• **Written task**
Rewrite the records in the stretch from the line containing "scientific name: Lacanobia oleracea" through the line containing "genus: Asimina", changing "common name" to "vernacular name" and leaving everything else as it is.

• **Task data**
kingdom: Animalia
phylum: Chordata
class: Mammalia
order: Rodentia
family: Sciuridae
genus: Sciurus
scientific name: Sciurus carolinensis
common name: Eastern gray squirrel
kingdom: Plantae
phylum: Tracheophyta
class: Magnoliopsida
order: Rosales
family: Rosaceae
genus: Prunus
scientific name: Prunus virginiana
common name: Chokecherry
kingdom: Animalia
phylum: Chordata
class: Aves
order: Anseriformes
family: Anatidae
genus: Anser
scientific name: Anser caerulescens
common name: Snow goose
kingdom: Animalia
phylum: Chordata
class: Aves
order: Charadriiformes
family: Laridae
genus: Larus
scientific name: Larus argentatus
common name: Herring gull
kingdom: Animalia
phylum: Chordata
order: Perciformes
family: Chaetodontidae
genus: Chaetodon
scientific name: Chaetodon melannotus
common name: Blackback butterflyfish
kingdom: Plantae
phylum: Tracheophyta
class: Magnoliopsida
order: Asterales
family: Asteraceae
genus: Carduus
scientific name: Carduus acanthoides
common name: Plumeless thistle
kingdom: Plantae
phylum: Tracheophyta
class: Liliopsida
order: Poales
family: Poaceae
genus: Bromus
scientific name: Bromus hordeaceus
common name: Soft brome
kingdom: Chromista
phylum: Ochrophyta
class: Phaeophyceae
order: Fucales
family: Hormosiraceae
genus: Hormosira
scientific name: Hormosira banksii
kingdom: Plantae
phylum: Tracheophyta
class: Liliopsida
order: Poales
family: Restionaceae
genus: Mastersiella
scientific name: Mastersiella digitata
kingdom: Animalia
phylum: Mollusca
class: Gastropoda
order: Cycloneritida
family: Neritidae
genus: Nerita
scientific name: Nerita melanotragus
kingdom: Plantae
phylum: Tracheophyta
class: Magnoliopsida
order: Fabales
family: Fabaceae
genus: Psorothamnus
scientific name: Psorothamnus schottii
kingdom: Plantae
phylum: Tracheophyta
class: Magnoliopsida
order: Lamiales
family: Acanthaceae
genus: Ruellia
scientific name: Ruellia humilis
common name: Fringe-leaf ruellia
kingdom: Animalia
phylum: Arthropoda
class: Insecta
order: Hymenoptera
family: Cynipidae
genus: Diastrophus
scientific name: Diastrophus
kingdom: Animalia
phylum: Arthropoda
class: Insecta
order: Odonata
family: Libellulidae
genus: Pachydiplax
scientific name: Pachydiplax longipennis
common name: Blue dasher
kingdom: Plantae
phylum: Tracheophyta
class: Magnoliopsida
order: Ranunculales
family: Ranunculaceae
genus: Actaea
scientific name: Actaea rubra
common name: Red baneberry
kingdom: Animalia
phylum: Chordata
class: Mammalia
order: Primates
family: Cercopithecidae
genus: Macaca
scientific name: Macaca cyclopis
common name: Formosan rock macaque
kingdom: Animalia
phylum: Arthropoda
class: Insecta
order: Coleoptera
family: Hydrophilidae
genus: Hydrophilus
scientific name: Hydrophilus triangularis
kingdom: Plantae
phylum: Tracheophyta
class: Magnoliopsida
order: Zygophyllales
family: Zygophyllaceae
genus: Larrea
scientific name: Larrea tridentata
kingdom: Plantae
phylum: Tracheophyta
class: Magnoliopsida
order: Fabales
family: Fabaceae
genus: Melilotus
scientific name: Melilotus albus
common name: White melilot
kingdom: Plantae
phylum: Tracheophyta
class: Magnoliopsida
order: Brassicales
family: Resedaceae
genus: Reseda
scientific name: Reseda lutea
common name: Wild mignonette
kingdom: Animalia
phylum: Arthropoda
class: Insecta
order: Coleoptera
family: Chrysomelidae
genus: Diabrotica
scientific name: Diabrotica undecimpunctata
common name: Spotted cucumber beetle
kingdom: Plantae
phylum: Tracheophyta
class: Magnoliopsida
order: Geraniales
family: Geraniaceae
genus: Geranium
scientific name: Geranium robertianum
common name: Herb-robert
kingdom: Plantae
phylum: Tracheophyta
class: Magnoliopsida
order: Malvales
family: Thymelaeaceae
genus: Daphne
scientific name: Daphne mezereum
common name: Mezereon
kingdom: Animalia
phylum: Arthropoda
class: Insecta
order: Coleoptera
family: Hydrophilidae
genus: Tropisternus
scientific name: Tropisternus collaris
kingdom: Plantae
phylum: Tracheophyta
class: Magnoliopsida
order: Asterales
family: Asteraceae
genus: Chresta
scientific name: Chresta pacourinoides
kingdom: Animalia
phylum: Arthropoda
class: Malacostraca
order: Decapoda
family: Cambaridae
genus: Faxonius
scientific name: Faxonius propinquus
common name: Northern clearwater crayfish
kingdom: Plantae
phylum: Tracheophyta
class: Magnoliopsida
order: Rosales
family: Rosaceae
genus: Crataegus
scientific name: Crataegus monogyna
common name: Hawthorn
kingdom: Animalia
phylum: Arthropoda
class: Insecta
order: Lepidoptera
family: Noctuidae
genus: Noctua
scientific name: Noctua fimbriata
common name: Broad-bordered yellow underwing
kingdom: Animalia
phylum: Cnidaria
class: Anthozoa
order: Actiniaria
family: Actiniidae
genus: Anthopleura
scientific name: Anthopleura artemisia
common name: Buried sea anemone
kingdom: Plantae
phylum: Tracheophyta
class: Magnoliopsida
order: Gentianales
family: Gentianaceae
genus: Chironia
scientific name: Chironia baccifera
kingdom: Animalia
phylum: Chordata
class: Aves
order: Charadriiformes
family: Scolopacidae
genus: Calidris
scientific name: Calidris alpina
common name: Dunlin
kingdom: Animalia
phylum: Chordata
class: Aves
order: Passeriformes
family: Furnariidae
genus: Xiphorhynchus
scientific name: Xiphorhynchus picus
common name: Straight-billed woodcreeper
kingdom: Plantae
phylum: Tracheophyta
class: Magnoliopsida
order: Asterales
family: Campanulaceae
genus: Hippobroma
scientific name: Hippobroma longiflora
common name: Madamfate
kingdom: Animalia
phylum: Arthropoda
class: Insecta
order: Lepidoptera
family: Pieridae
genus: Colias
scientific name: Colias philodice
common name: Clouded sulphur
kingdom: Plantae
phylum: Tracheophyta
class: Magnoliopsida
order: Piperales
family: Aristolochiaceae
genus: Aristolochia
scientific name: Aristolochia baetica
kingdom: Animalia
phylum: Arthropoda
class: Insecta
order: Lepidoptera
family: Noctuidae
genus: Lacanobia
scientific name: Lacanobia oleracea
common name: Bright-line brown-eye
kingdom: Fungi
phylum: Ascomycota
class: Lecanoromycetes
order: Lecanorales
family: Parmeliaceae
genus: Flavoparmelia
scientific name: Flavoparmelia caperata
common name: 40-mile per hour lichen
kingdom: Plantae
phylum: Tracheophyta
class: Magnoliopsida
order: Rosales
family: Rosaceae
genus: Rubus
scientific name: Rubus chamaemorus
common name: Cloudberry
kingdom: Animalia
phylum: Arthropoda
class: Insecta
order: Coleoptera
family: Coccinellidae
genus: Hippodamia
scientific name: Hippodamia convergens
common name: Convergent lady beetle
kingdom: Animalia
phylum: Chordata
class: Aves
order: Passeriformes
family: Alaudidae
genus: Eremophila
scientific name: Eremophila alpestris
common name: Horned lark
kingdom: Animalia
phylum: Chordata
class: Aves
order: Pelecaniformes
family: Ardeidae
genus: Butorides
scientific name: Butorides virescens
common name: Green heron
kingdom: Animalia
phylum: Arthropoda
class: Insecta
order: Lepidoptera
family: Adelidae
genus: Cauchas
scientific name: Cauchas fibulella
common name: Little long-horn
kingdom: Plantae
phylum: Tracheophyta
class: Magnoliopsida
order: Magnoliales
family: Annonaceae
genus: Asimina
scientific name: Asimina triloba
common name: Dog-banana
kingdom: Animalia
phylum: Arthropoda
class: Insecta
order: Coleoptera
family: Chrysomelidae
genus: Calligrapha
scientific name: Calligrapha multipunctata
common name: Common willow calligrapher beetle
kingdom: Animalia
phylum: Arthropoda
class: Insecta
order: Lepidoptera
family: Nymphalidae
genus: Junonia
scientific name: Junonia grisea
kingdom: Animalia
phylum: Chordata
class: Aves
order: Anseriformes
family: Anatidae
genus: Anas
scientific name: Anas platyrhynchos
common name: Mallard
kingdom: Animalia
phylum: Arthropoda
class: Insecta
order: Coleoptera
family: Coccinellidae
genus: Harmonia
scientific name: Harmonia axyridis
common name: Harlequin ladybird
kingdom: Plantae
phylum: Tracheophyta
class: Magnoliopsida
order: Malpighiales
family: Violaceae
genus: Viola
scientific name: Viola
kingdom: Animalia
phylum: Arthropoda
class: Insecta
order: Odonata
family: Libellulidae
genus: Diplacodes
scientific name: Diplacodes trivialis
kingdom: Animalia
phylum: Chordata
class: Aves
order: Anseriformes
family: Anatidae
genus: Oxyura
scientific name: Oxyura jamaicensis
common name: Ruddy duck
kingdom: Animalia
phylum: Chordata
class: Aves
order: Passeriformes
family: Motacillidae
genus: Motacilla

• **Full response**
scientific name: Lacanobia oleracea
vernacular name: Bright-line brown-eye
kingdom: Fungi
phylum: Ascomycota
class: Lecanoromycetes
order: Lecanorales
family: Parmeliaceae
genus: Flavoparmelia
scientific name: Flavoparmelia caperata
vernacular name: 40-mile per hour lichen
kingdom: Plantae
phylum: Tracheophyta
class: Magnoliopsida
order: Rosales
family: Rosaceae
genus: Rubus
scientific name: Rubus chamaemorus
vernacular name: Cloudberry
kingdom: Animalia
phylum: Arthropoda
class: Insecta
order: Coleoptera
family: Coccinellidae
genus: Hippodamia
scientific name: Hippodamia convergens
vernacular name: Convergent lady beetle
kingdom: Animalia
phylum: Chordata
class: Aves
order: Passeriformes
family: Alaudidae
genus: Eremophila
scientific name: Eremophila alpestris
vernacular name: Horned lark
kingdom: Animalia
phylum: Chordata
class: Aves
order: Pelecaniformes
family: Ardeidae
genus: Butorides
scientific name: Butorides virescens
vernacular name: Green heron
kingdom: Animalia
phylum: Arthropoda
class: Insecta
order: Lepidoptera
family: Adelidae
genus: Cauchas
scientific name: Cauchas fibulella
vernacular name: Little long-horn
kingdom: Plantae
phylum: Tracheophyta
class: Magnoliopsida
order: Magnoliales
family: Annonaceae
genus: Asimina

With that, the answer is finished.